(Beginning of Stored data)

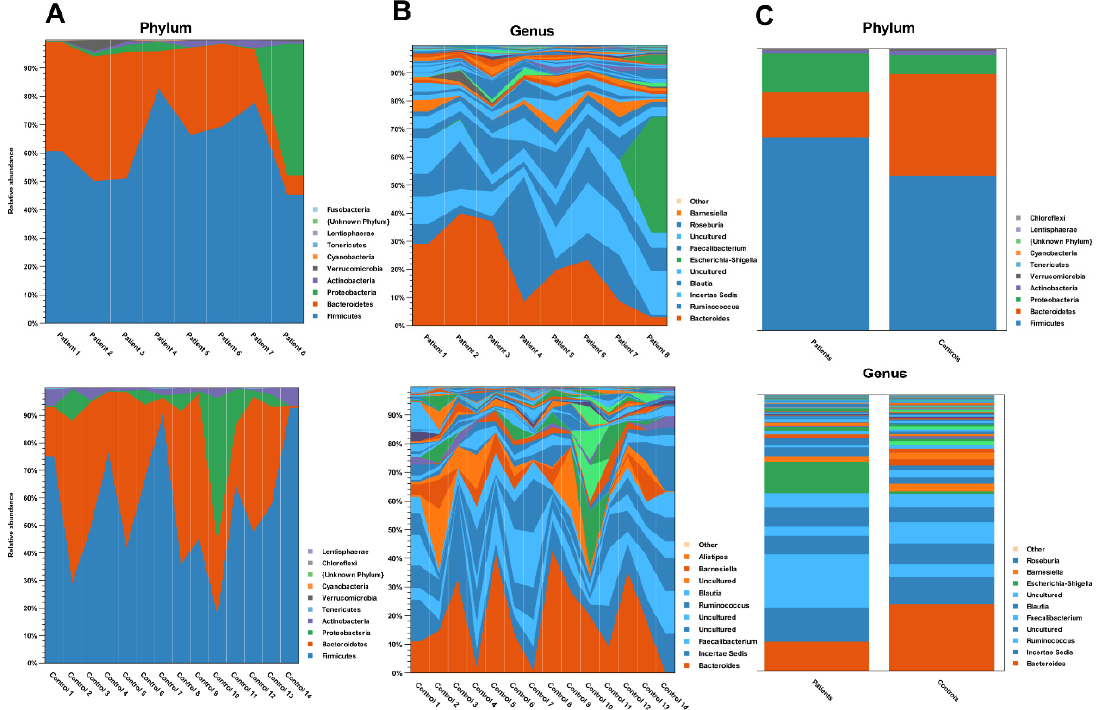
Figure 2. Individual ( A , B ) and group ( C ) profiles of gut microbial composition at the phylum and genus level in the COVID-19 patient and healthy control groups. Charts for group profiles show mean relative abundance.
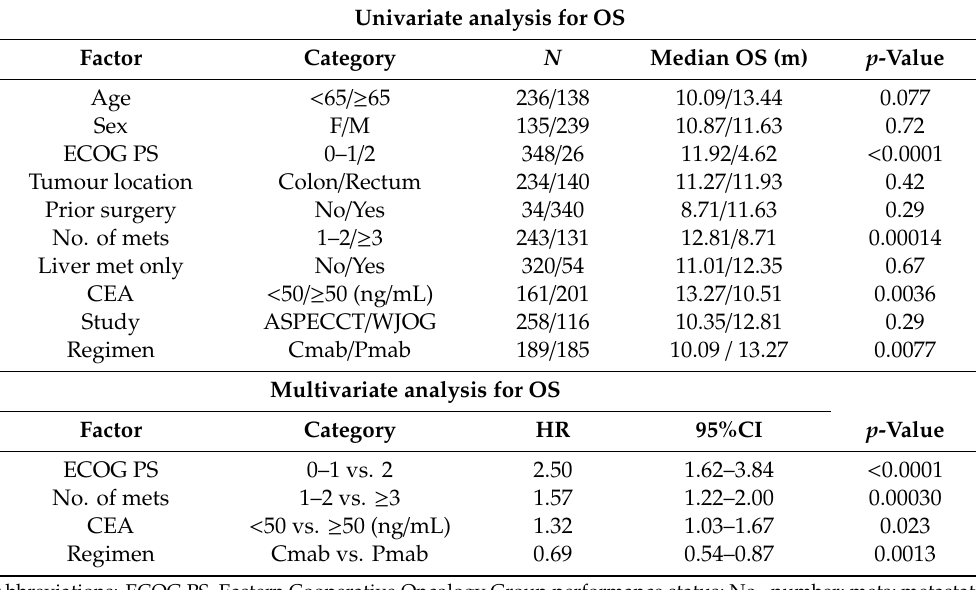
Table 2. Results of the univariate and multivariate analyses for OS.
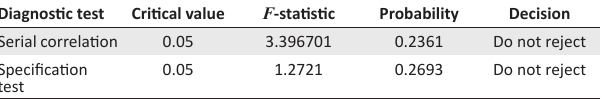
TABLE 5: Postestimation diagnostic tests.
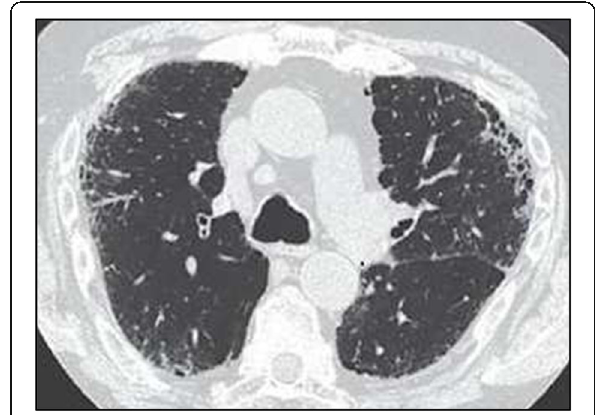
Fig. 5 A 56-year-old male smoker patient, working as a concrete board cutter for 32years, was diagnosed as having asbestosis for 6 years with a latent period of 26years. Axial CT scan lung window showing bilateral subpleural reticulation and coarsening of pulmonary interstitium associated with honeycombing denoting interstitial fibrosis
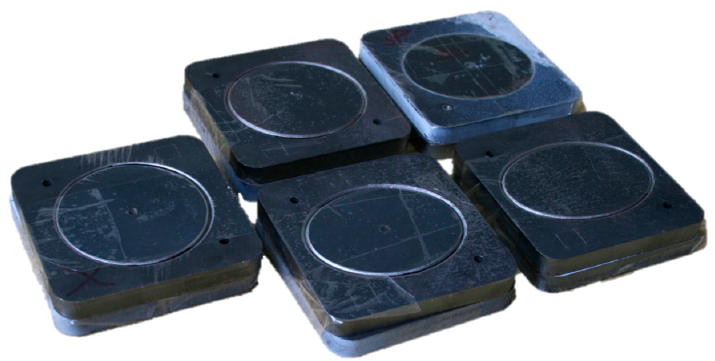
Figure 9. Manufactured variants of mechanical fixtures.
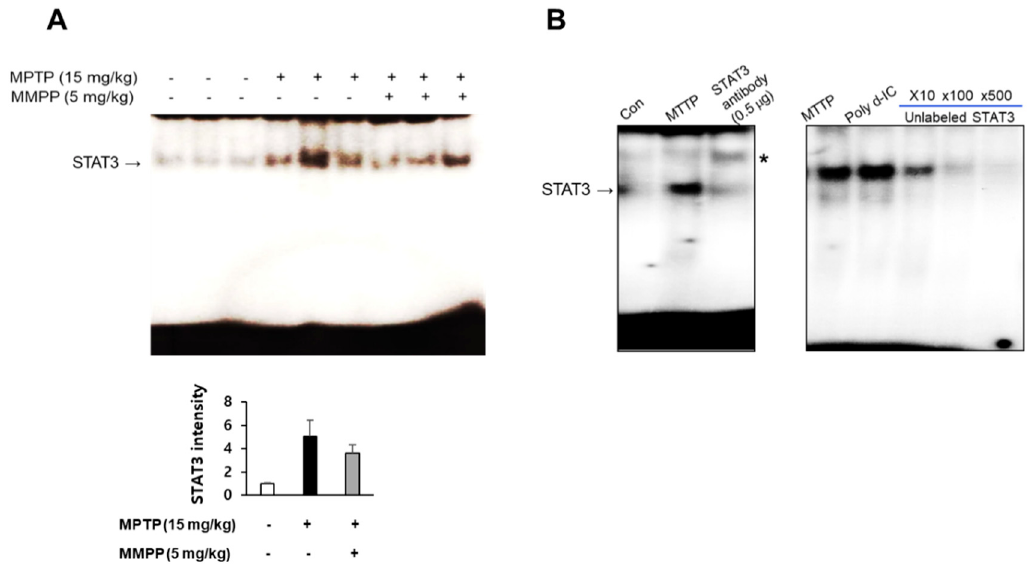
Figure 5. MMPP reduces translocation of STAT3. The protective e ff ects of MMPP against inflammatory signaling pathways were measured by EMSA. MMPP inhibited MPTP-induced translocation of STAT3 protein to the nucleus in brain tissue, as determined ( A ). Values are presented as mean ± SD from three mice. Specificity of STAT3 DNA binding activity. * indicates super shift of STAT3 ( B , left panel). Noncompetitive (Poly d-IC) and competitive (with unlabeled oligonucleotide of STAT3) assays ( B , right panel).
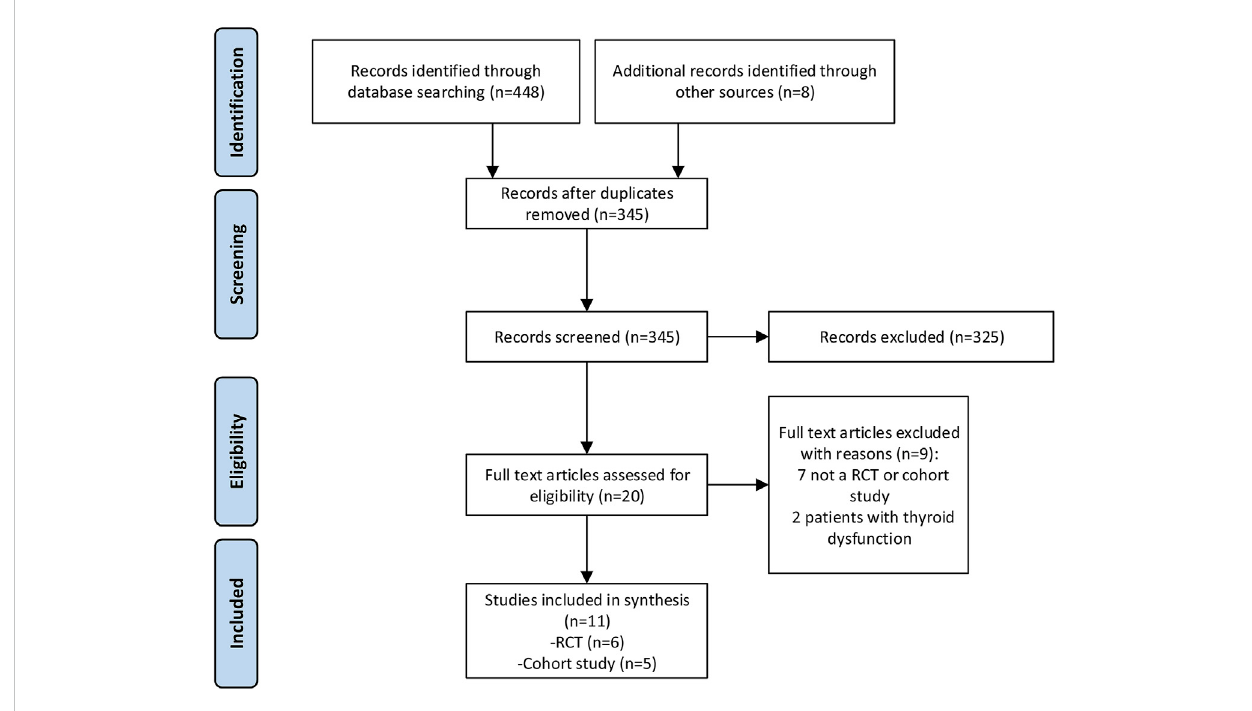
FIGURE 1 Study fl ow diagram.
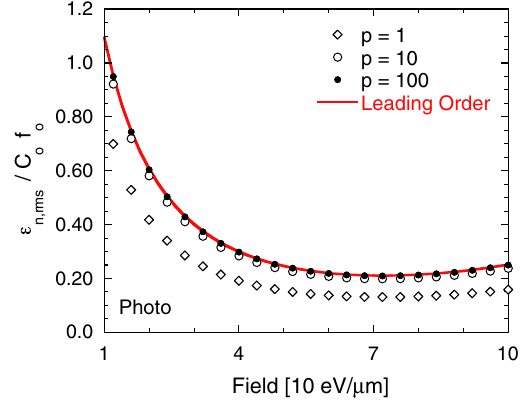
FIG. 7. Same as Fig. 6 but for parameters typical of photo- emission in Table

(End of Stored data)

Print each line of the listing, starting at its first and ending with the line that holds "Figure 9. Manufactured", but skip any pictures.

Figure 2. Individual ( A , B ) and group ( C ) profiles of gut microbial composition at the phylum and genus level in the COVID-19 patient and healthy control groups. Charts for group profiles show mean relative abundance.
Table 2. Results of the univariate and multivariate analyses for OS.
TABLE 5: Postestimation diagnostic tests.
Fig. 5 A 56-year-old male smoker patient, working as a concrete board cutter for 32years, was diagnosed as having asbestosis for 6 years with a latent period of 26years. Axial CT scan lung window showing bilateral subpleural reticulation and coarsening of pulmonary interstitium associated with honeycombing denoting interstitial fibrosis
Figure 9. Manufactured variants of mechanical fixtures.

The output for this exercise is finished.